Illicit trade in tobacco products increased by a staggering 28 per cent last year and cost the treasury some €10 million in loss of revenue.

This was the main finding of an EU-wide report that will be discussed at the seventh session of the Conference of the Parties (COP7) which will be held in India in November.

The meeting will bring together the World Health Organisation Framework Convention on Tobacco Control (WHO FCTC) 180 parties – which includes almost every country in the world, as well as regional economic integration organisations like the European Union.

The protocol to eliminate illicit trade in tobacco products is an international treaty to address the increasing illegal trade in tobacco products. The illicit trade is enormous in some countries, with an average of nearly 10 per cent of the global cigarette market estimated to be made up of illegal product. This number is significantly higher in low and middle income countries with up to 50 per cent of cigarettes coming from illicit sources.

The protocol is needed because the illicit trade in tobacco products poses a serious threat to public health. This trade increases access to illicit tobacco products, undermining tobacco control policies. The protocol will provide an international legal framework to implement a series of measures, taken by individual countries, acting in cooperation with each other.

The problem of the illicit trade is a serious issue also for Malta.

The study found that while total legal consumption of cigarettes declined, contraband and counterfeit cigarettes which entered the Maltese market increased.

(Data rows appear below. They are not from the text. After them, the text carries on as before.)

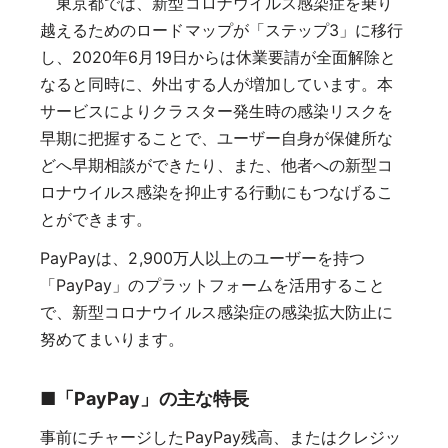
東京都では、新型コロナウイルス感染症を乗り
越えるためのロードマップが「ステップ3」に移行
し、2020年6月19日からは休業要請が全面解除と
なると同時に、外出する人が増加しています。本
サービスによりクラスター発生時の感染リスクを
早期に把握することで、ユーザー自身が保健所な
どへ早期相談ができたり、また、他者への新型コ
ロナウイルス感染を抑止する行動にもつなげるこ
とができます。
PayPayは、2,900万人以上のユーザーを持つ
「PayPay」のプラットフォームを活用すること
で、新型コロナウイルス感染症の感染拡大防止に
努めてまいります。
■「PayPay」の主な特長
事前にチャージしたPayPay残高、またはクレジッ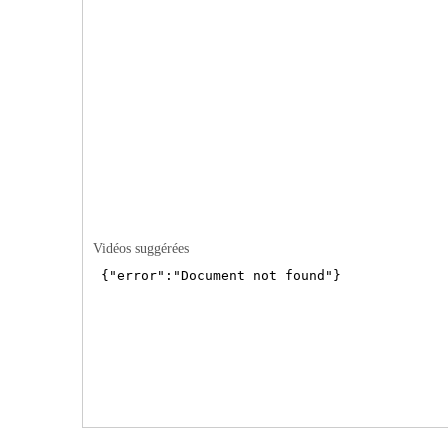
Vidéos suggérées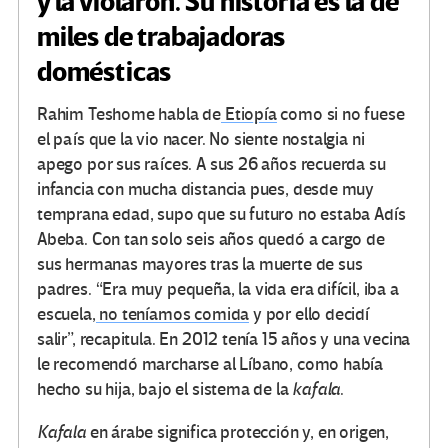
y la violaron. Su historia es la de
miles de trabajadoras
domésticas
Rahim Teshome habla de
Etiopía
como si no fuese
el país que la vio nacer. No siente nostalgia ni
apego por sus raíces. A sus 26 años recuerda su
infancia con mucha distancia pues, desde muy
temprana edad, supo que su futuro no estaba Adís
Abeba. Con tan solo seis años quedó a cargo de
sus hermanas mayores tras la muerte de sus
padres. “Era muy pequeña, la vida era difícil, iba a
escuela,
no teníamos comida
y por ello decidí
salir”, recapitula. En 2012 tenía 15 años y una vecina
le recomendó marcharse al Líbano, como había
hecho su hija, bajo el sistema de la
kafala
.
Kafala
en árabe significa protección y, en origen,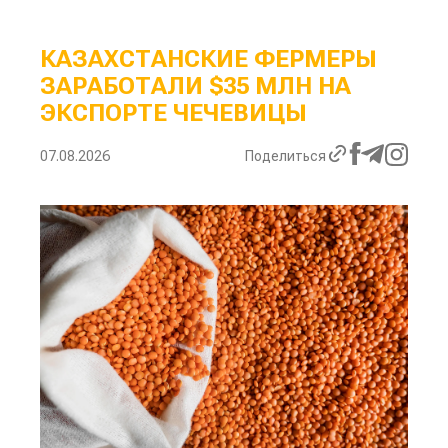
КАЗАХСТАНСКИЕ ФЕРМЕРЫ
ЗАРАБОТАЛИ $35 МЛН НА
ЭКСПОРТЕ ЧЕЧЕВИЦЫ
07.08.2026
Поделиться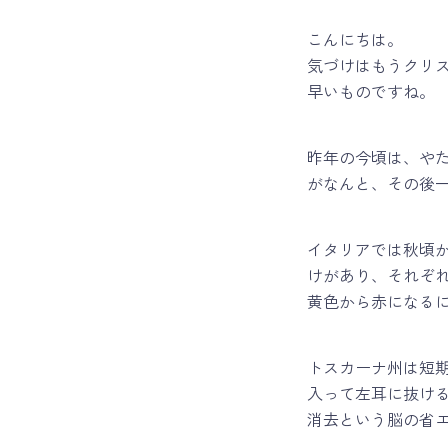
こんにちは。
気づけはもうクリ
早いものですね。
昨年の今頃は、や
がなんと、その後
イタリアでは秋頃
けがあり、それぞ
黄色から赤になる
トスカーナ州は短
入って左耳に抜け
消去という脳の省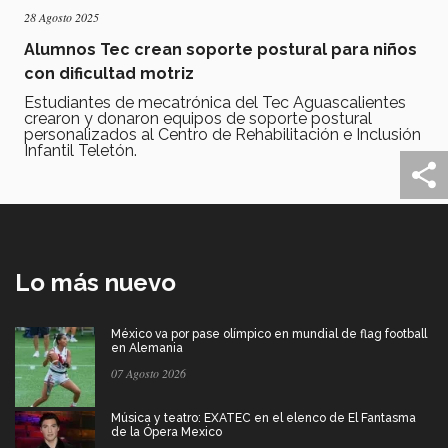
28 Agosto 2025
Alumnos Tec crean soporte postural para niños
con dificultad motriz
Estudiantes de mecatrónica del Tec Aguascalientes
crearon y donaron equipos de soporte postural
personalizados al Centro de Rehabilitación e Inclusión
Infantil Teletón.
Lo más nuevo
México va por pase olímpico en mundial de flag football
en Alemania
07 Agosto 2026
Música y teatro: EXATEC en el elenco de El Fantasma
de la Ópera Mexico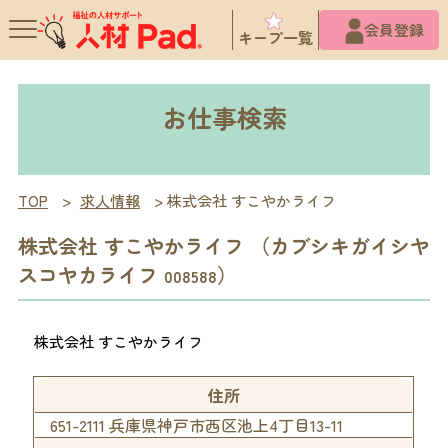
X
会員登録
キープ一覧
お仕事検索
TOP
>
求人情報
>
株式会社 すこやかライフ
株式会社 すこやかライフ （カブシキガイシヤ
スコヤカライフ
）
008588
株式会社 すこやかライフ
住所
651-2111 兵庫県神戸市西区池上4丁目13-11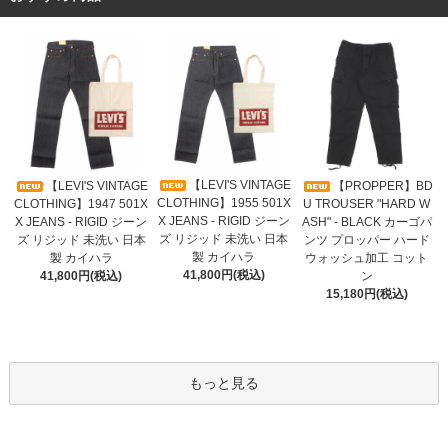
【LEVI'S VINTAGE
【LEVI'S VINTAGE
【PROPPER】BD
CLOTHING】1955 501X
CLOTHING】1947 501X
U TROUSER "HARD W
X JEANS - RIGID ジーン
X JEANS - RIGID ジーン
ASH" - BLACK カーゴパ
ズ リジッド 未洗い 日本
ズ リジッド 未洗い 日本
ンツ プロッパー ハード
製 カイハラ
製 カイハラ
ウォッシュ加工 コット
41,800円(税込)
41,800円(税込)
ン
15,180円(税込)
もっと見る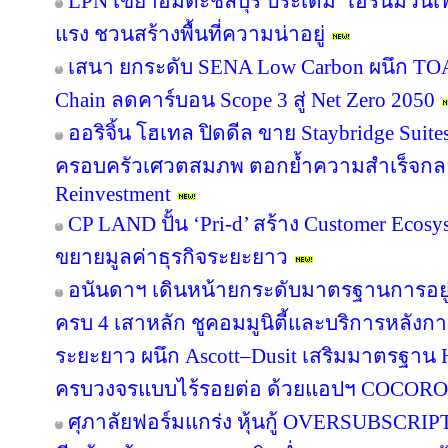
LPN เขย่าอมตะชลบุรี ประเดิม ‘เอิร์นม่วนเฟส
แรง ชวนสร้างพื้นที่ความน่าอยู่
เสนา ยกระดับ SENA Low Carbon ผนึก TOA 
Chain ลดคาร์บอน Scope 3 สู่ Net Zero 2050
ออริจิ้น โฮเทล ปิดดีล ขาย Staybridge Suit
ครอบครัวเศวตสมภพ ตอกย้ำความสำเร็จกลยุทธ
Reinvestment
CP LAND ปั้น ‘Pri-d’ สร้าง Customer Ecosy
ขยายมูลค่าธุรกิจระยะยาว
อนันดาฯ เดินหน้ายกระดับมาตรฐานการอย
ครบ 4 เสาหลัก ชูคอมมูนิตี้และบริการหลังกา
ระยะยาว ผนึก Ascott–Dusit เสริมมาตรฐาน H
ครบวงจรแบบไร้รอยต่อ ด้วยแอปฯ COCORO
ศุภาลัยฟอร์มแกร่ง หุ้นกู้ OVERSUBSCRIPT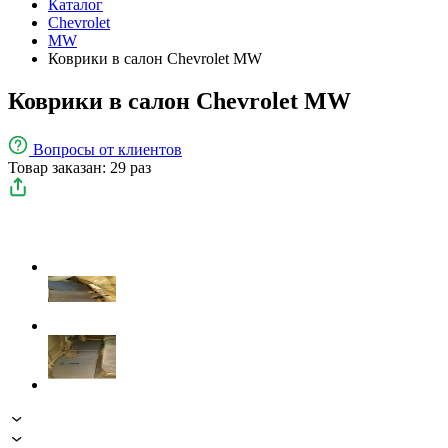
Каталог
Chevrolet
MW
Коврики в салон Chevrolet MW
Коврики в салон Chevrolet MW
Вопросы
от клиентов
Товар заказан: 29 раз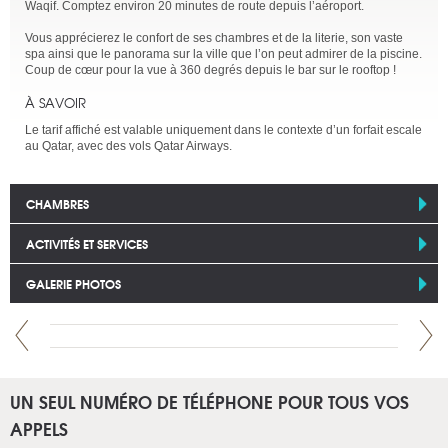
Waqif. Comptez environ 20 minutes de route depuis l’aéroport.
Vous apprécierez le confort de ses chambres et de la literie, son vaste
spa ainsi que le panorama sur la ville que l’on peut admirer de la piscine.
Coup de cœur pour la vue à 360 degrés depuis le bar sur le rooftop !
À SAVOIR
Le tarif affiché est valable uniquement dans le contexte d’un forfait escale
au Qatar, avec des vols Qatar Airways.
CHAMBRES
ACTIVITÉS ET SERVICES
GALERIE PHOTOS
UN SEUL NUMÉRO DE TÉLÉPHONE POUR TOUS VOS
APPELS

It also found that cigarettes that are usually manufactured legally in one country or market but which the evidence suggests have been smuggled across borders during their transit to the destination market – known in technical jargon as ‘illicit whites’ – accounted for 60 per cent of counterfeit flows. This figure stood at 22 per cent in 2014.

The report was compiled by international auditing firm KPMG LLP in the UK for British American Tobacco (Investments Limited), Imperial Tobacco Limited, JT International SA and Philip Morris International Management SA.

The KPMG Report, ‘Project Sun’, is about the illicit cigarette market in the EU, Norway and Switzerland. It highlights that at European Level, the total illicit cigarette volumes account for almost 10 per cent of all cigarettes consumed in the continent.

It found that illicit tobacco trade has accounted for one in 10 cigarettes consumed since 2010.